__Description of the task__:
Report back every line below that carries the word "color".

__Available data__:

★ ★ ★ ★ ★ ★ ★

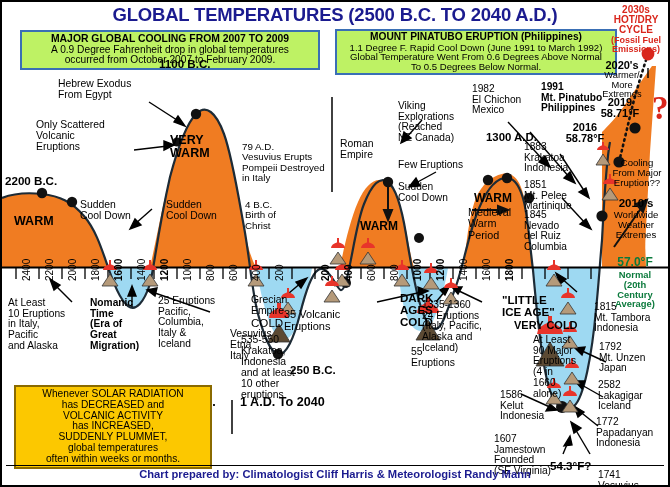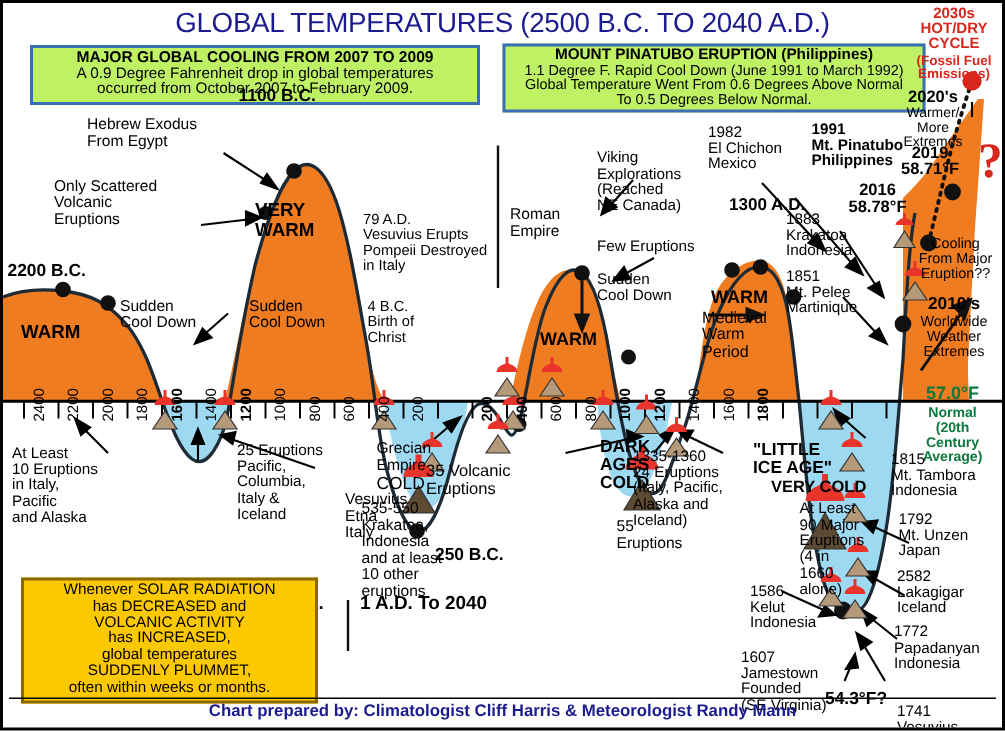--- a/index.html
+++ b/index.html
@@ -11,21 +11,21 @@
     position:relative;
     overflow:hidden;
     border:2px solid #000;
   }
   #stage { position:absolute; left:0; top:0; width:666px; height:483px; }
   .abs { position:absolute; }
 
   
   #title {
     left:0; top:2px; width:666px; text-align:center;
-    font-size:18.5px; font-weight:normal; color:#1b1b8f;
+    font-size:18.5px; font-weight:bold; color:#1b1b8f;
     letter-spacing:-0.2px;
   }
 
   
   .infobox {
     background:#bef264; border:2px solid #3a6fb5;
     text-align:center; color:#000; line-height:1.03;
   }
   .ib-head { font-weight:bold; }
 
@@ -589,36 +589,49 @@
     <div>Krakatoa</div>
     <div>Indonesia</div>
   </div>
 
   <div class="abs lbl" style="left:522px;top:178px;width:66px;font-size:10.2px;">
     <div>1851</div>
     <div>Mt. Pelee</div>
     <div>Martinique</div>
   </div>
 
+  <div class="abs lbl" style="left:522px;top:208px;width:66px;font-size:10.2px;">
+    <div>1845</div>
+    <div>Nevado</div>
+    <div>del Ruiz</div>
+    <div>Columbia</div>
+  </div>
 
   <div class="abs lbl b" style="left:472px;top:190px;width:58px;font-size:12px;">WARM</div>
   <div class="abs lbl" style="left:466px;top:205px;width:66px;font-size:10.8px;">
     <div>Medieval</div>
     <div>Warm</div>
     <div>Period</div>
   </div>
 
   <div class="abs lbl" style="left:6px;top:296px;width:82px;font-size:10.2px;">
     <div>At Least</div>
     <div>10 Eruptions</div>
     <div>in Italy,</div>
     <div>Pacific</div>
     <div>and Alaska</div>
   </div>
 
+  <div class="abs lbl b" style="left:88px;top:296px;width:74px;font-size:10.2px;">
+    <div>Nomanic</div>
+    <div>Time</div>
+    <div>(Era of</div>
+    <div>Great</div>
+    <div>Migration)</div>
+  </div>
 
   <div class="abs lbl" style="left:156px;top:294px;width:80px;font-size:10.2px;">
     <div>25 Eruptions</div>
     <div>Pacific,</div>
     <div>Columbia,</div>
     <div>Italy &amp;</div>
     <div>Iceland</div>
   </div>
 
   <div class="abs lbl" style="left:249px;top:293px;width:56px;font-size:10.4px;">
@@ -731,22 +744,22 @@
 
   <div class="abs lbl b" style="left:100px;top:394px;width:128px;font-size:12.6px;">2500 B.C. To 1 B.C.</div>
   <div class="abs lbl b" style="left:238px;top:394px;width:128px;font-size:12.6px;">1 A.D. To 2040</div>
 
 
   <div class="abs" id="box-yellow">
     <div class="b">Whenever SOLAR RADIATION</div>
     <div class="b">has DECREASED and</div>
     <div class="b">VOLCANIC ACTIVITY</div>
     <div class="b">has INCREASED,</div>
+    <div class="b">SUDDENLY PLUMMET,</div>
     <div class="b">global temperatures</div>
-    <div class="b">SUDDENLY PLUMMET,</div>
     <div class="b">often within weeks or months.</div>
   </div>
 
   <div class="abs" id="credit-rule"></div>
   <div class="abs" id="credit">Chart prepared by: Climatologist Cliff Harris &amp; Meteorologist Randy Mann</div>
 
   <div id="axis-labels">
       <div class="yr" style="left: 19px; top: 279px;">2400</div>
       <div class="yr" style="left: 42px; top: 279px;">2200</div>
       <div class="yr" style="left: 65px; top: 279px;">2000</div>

★ ★ ★ ★ ★ ★ ★

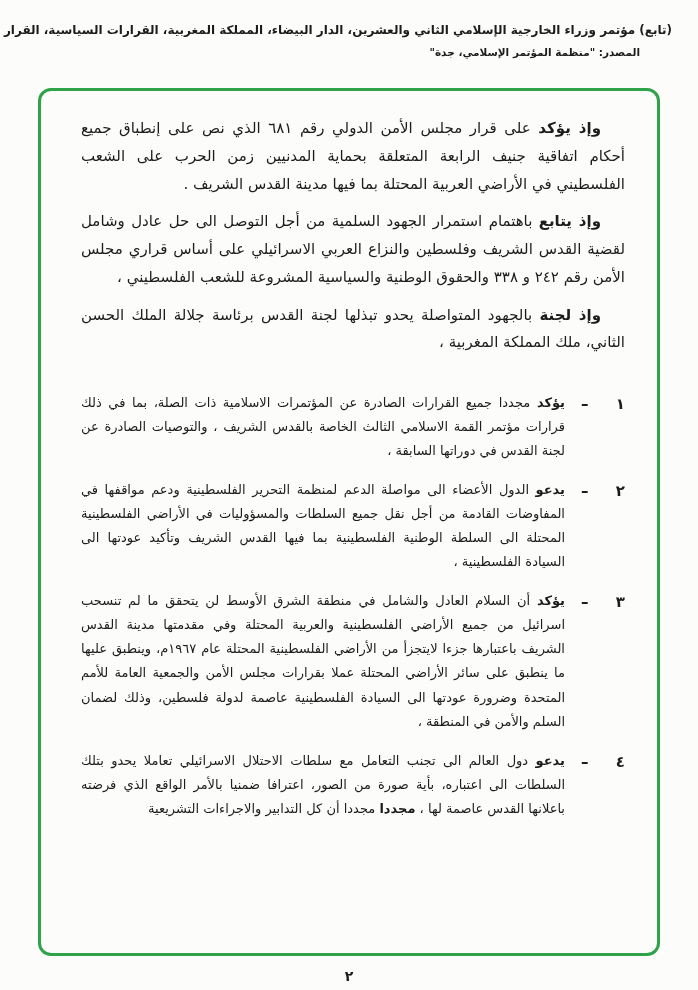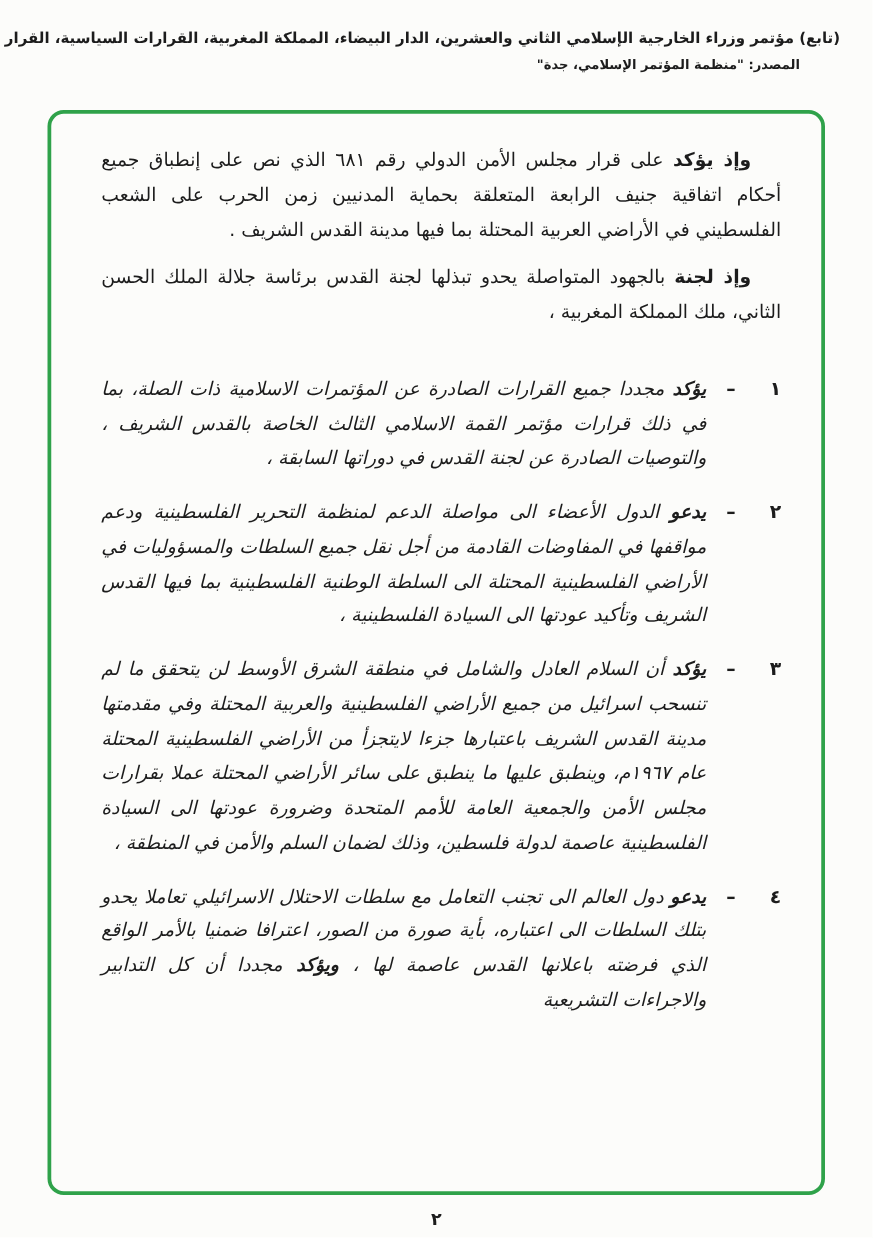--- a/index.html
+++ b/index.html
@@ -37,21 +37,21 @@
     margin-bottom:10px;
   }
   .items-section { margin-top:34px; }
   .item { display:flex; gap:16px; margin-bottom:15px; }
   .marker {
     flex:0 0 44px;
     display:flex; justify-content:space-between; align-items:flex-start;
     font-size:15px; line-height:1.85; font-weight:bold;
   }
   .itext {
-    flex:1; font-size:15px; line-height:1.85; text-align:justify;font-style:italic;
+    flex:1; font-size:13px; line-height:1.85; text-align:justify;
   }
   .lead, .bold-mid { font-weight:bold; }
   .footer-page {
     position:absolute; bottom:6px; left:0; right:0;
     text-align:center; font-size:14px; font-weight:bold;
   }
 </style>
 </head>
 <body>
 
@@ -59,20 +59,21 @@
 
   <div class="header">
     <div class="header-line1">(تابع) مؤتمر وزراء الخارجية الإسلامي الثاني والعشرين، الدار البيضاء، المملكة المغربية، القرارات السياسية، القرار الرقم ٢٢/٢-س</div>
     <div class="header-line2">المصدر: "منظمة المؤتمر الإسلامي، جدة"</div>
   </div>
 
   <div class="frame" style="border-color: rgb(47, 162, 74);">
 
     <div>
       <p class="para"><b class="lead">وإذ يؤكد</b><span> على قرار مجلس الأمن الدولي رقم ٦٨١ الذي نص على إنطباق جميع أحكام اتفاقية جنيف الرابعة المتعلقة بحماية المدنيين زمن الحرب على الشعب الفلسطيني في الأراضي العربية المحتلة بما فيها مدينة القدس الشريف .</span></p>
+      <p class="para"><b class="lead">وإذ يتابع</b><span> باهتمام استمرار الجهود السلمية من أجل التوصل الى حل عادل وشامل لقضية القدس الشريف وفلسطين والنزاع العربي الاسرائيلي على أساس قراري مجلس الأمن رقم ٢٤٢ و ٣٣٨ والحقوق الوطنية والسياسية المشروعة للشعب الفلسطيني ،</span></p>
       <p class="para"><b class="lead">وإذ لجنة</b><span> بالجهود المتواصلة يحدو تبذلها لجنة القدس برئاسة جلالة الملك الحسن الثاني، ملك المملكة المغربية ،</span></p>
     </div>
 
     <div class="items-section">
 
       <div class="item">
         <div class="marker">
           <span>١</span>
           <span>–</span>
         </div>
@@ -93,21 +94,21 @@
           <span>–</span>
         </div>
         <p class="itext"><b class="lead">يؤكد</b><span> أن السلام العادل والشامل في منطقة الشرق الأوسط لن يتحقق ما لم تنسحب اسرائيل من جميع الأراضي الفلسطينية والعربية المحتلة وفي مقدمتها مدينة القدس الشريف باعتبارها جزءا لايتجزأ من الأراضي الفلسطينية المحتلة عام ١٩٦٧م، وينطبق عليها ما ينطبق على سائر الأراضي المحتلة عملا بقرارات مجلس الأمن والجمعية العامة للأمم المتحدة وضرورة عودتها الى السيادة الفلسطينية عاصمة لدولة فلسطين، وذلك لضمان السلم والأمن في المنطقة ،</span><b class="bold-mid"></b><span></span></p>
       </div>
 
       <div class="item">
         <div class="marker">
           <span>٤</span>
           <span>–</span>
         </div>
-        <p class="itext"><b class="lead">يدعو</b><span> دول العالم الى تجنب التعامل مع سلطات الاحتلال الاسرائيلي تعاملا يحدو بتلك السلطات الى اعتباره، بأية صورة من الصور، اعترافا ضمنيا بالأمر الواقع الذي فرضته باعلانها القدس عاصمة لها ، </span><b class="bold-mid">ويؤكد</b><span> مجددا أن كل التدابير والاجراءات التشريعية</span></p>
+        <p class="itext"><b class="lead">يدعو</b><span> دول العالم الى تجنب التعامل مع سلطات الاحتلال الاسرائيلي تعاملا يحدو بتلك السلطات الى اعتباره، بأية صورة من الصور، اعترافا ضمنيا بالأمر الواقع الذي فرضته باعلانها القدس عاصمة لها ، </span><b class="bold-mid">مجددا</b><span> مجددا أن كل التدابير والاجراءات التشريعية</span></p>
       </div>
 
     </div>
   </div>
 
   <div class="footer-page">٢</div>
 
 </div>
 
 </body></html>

★ ★ ★ ★ ★ ★ ★

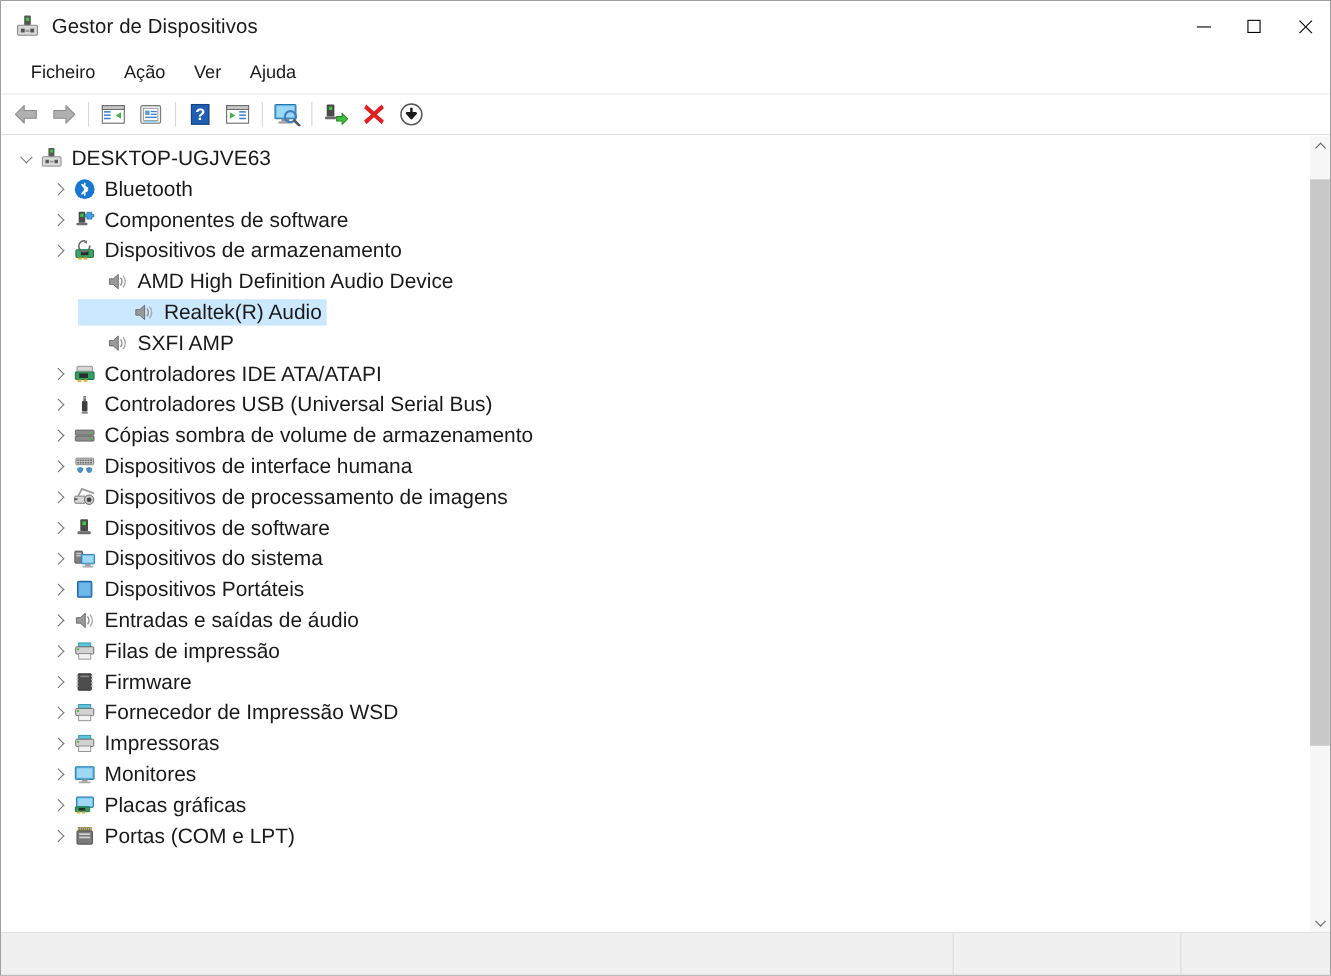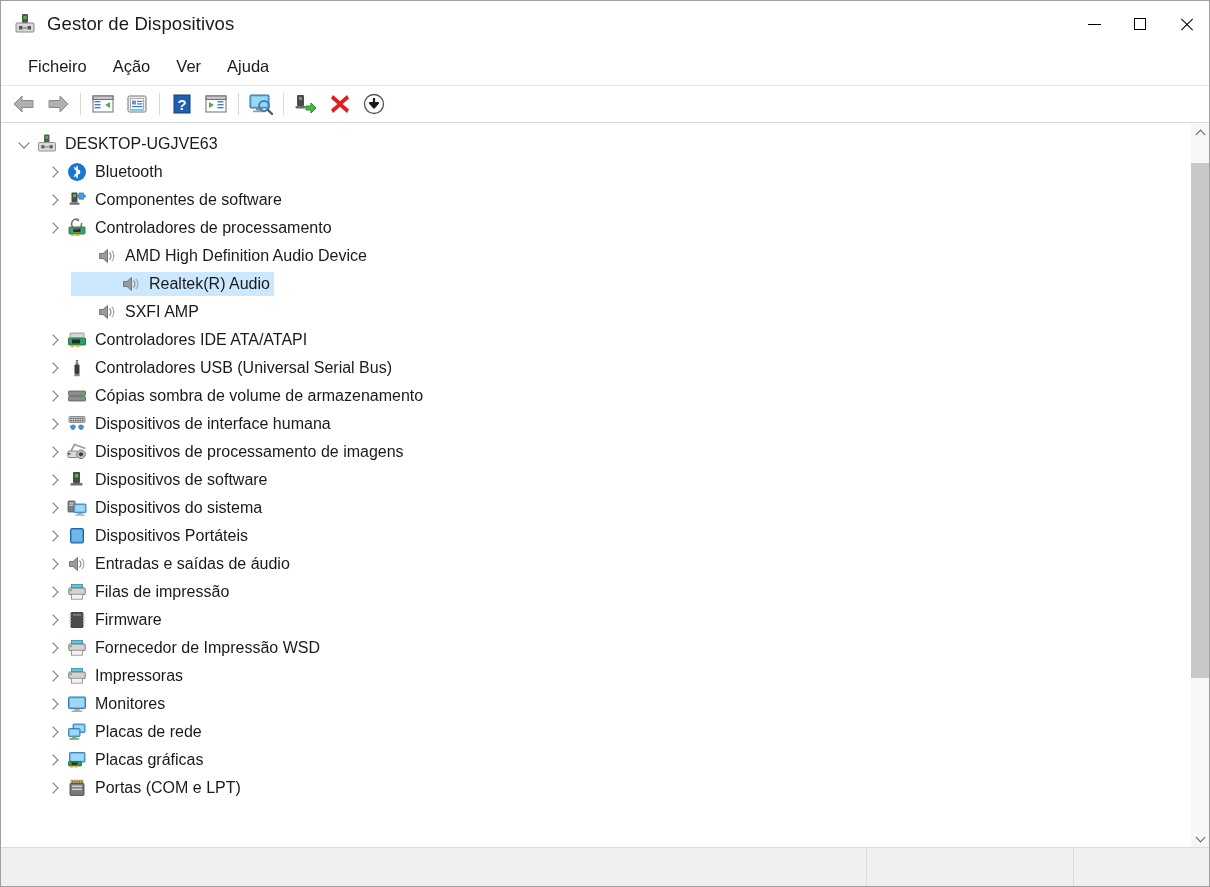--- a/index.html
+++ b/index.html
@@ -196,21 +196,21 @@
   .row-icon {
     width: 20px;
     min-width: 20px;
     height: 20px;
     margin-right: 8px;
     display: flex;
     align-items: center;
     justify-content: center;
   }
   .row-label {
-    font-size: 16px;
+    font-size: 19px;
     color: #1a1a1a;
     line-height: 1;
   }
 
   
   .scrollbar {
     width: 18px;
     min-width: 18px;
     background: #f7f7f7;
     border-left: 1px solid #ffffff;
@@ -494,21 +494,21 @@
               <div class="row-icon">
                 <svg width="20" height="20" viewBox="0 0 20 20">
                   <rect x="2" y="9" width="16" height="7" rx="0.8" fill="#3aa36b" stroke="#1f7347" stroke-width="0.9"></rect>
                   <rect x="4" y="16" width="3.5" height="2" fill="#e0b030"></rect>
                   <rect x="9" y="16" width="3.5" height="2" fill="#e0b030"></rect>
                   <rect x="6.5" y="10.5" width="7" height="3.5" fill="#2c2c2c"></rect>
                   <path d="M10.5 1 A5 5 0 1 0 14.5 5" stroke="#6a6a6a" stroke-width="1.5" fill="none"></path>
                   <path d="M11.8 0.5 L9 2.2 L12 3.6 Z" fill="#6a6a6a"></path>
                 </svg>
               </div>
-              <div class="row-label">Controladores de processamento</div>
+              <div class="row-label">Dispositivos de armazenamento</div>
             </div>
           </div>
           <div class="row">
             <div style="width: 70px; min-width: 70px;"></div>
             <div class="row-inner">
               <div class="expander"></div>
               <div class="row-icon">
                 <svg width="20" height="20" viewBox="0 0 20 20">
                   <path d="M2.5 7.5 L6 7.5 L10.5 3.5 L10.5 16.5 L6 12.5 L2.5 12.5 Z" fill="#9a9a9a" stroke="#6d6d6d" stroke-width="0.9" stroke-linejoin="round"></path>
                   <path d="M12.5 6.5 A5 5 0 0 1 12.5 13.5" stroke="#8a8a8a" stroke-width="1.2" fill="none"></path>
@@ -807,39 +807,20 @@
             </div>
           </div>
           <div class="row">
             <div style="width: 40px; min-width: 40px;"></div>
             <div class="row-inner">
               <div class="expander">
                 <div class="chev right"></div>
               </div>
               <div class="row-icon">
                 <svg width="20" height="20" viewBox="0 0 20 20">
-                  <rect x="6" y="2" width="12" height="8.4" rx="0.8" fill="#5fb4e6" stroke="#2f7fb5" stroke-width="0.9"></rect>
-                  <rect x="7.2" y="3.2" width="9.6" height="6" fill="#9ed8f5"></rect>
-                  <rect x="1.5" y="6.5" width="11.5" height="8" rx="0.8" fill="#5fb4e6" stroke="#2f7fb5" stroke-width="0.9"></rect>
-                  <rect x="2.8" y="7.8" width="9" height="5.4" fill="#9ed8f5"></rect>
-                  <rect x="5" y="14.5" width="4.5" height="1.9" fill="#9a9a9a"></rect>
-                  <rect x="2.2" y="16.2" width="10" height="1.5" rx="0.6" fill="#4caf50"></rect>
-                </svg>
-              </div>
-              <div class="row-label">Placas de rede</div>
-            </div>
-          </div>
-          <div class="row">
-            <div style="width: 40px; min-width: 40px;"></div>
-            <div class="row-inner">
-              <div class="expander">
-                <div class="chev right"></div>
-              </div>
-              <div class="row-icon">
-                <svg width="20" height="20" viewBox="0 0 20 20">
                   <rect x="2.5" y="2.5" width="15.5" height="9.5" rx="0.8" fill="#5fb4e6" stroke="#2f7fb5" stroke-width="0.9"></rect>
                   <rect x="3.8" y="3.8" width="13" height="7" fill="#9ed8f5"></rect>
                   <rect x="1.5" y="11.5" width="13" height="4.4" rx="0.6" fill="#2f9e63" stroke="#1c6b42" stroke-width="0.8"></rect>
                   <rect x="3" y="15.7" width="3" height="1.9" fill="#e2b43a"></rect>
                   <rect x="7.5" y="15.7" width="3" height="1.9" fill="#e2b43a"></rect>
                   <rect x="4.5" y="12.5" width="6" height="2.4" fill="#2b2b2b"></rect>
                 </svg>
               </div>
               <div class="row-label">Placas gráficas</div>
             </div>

★ ★ ★ ★ ★ ★ ★

__Solution__:
-    font-size:18.5px; font-weight:normal; color:#1b1b8f;
+    font-size:18.5px; font-weight:bold; color:#1b1b8f;
     text-align:center; color:#000; line-height:1.03;
   <div class="frame" style="border-color: rgb(47, 162, 74);">
     color: #1a1a1a;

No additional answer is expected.